Is that the kind of workplace culture we want for our children and grandchildren?

For the women and men who want their kids and grandkids to have a different experience, now’s the time to partner up for change. Provided both sexes are willing to modify a few workplace practices, together women and men can change how leadership is defined and practiced.

Together, women and men can end stereotypes that limit the potential and passion of too many.

9 ways to say good-bye to gender stereotypes

 

Practicing these nine actions will bring equity and gender-balanced inclusiveness to your leadership practices.

1.  Be mindful of gender stereotypes that influence your thinking about which sex is better suited for certain kinds of work.

Social conditioning nudges people to think about leadership in terms of masculine traits, a practice that puts women and feminine attributes at a disadvantage.

If you find yourself thinking that men make the better bosses because they’re good at taking charge and women the better assistants because they’re the best at taking care, stop. If you always ask the women in your meetings to take the notes or plan parties, stop. If you question the leadership potential of a kind-hearted man, stop. If you describe assertive women as shrill, stop.

Stereotypes push us to apply a specified set of expectations to a whole group of people, whether they apply or not. When we do that, we ignore individual attributes and deny people their potential.

2. Check for inconsistencies in how you select a man or a woman for a job or evaluate their promotion readiness.

Research tells us that women are judged on their past performance, men on their future potential. Why not evaluate all candidates on both their past performance and future potential?

3. Assure that all voices are heard equally in the meetings you conduct.

If the men keep interrupting the women, call them out. If the women remain silent, call them into the discussion. If anyone co-opts an idea that someone presented earlier, assure that proper attribution is given.

4. Monitor how you pay your people.

If you supervise others, look for—and correct—any wage disparities that exists between sexes, ethnicities, etc., holding the same positions.

5. Sponsor both women and men and be proactive about it.

For anyone who has the audacity to insinuate that an inappropriate relationship exists in a mixed sex sponsorship, call out their boorish and stereotypical thinking.

6. Let go of the incorrect myth that power always corrupts.

There are those who use the power of their position for personal gain, but don’t confuse power with the selfish person using it. Power reveals what a person already was.

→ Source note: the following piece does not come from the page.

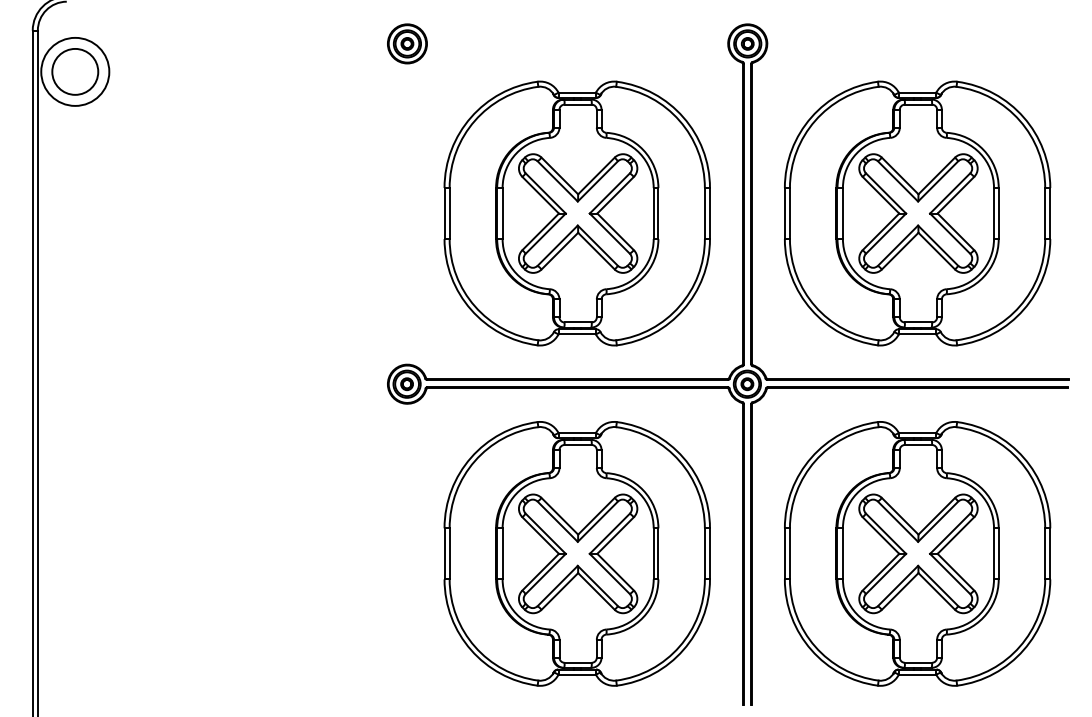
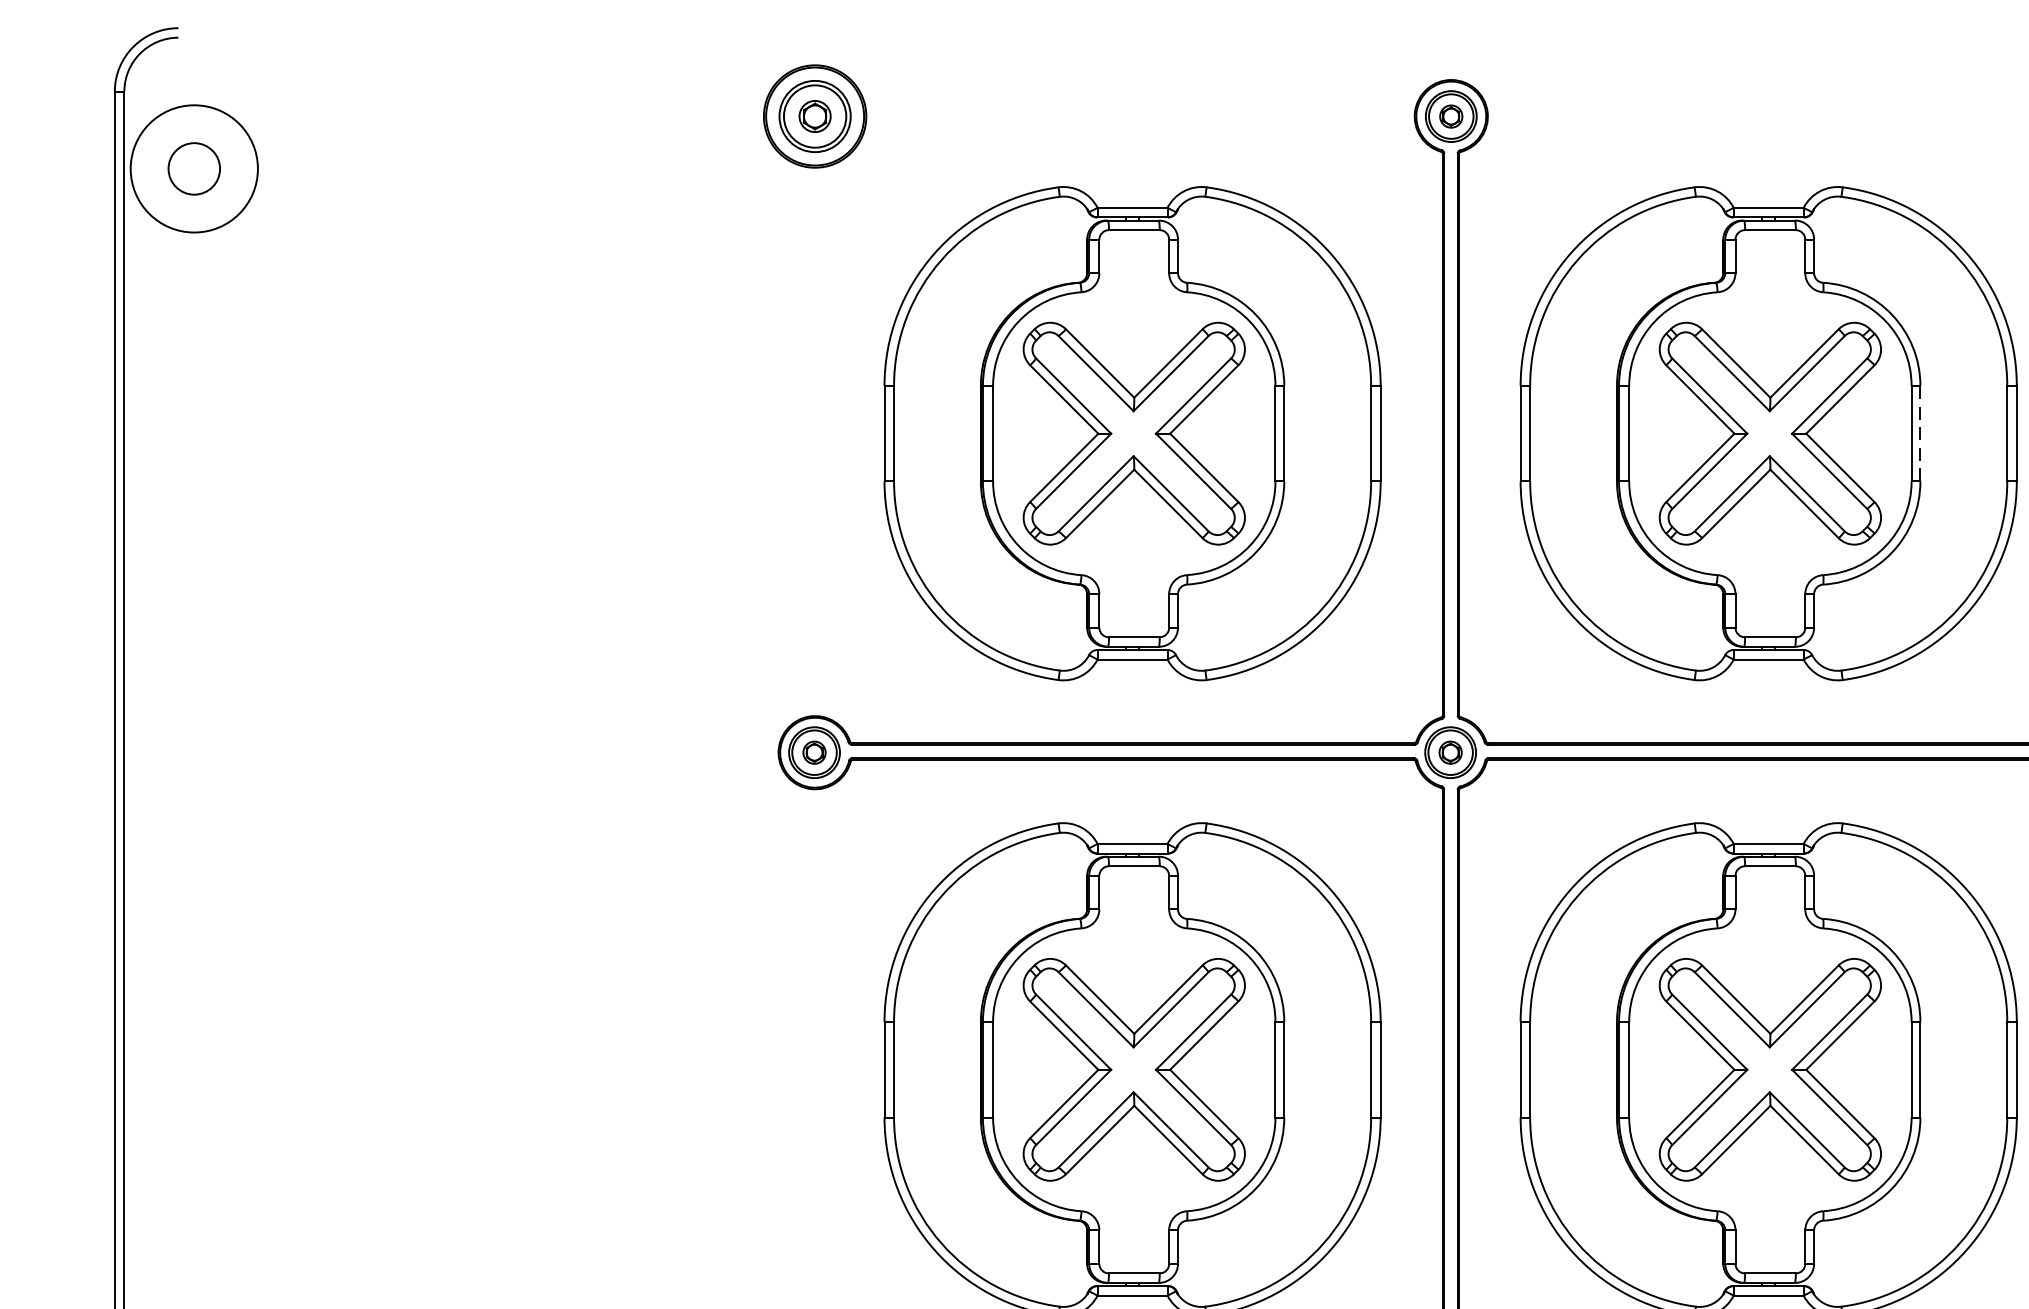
part: (407, 43) -> (815, 115), size x1.4
circle: (75, 71) -> (194, 168), size x0.6
line: (998, 213) -> (1919, 433), solid -> dashed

7. Avoid the “parent” trap.

When a man becomes a parent, it’s assumed he’ll be more dedicated to his work because he has a family to support. When a woman becomes a parent, it’s assumed she’ll be less dedicated to her work because she has a family. Be on the lookout for these incorrect assumptions. Along the same lines, don’t penalize either moms or dads for using family leave time.

8. Don’t confuse physical presence with true inclusion.

Just because there’s a woman or a minority on a team doesn’t mean there’s an inclusive, participative environment with meaningful engagement. Ask yourself some tough questions about whether your leadership practices are reflective of real participation or just window dressing presence.

9. Be willing to be vulnerable so your biases can be detected and managed.

While we all work hard to not be biased, we still are. Create mechanisms so that the presence of biases, gender and otherwise, can be safely and nonjudgmentally identified and eliminated.

Seeing someone else’s biases is much easier than seeing our own. That means using tact, grit, kindness, persistence, and grace are essential for achieving progress, openness, and inclusion.

Psychologists once believed that only bigoted people used stereotypes. Now the study of unconscious bias is revealing the unsettling truth: We all use stereotypes, all the time, without knowing it. We have met the enemy of equality, and the enemy is us. ~Annie Murphy Paul, journalist and author

As you head out to work tomorrow, remember the shining eyes and hopeful faces of your children. Build the kind of place where you would want them to work.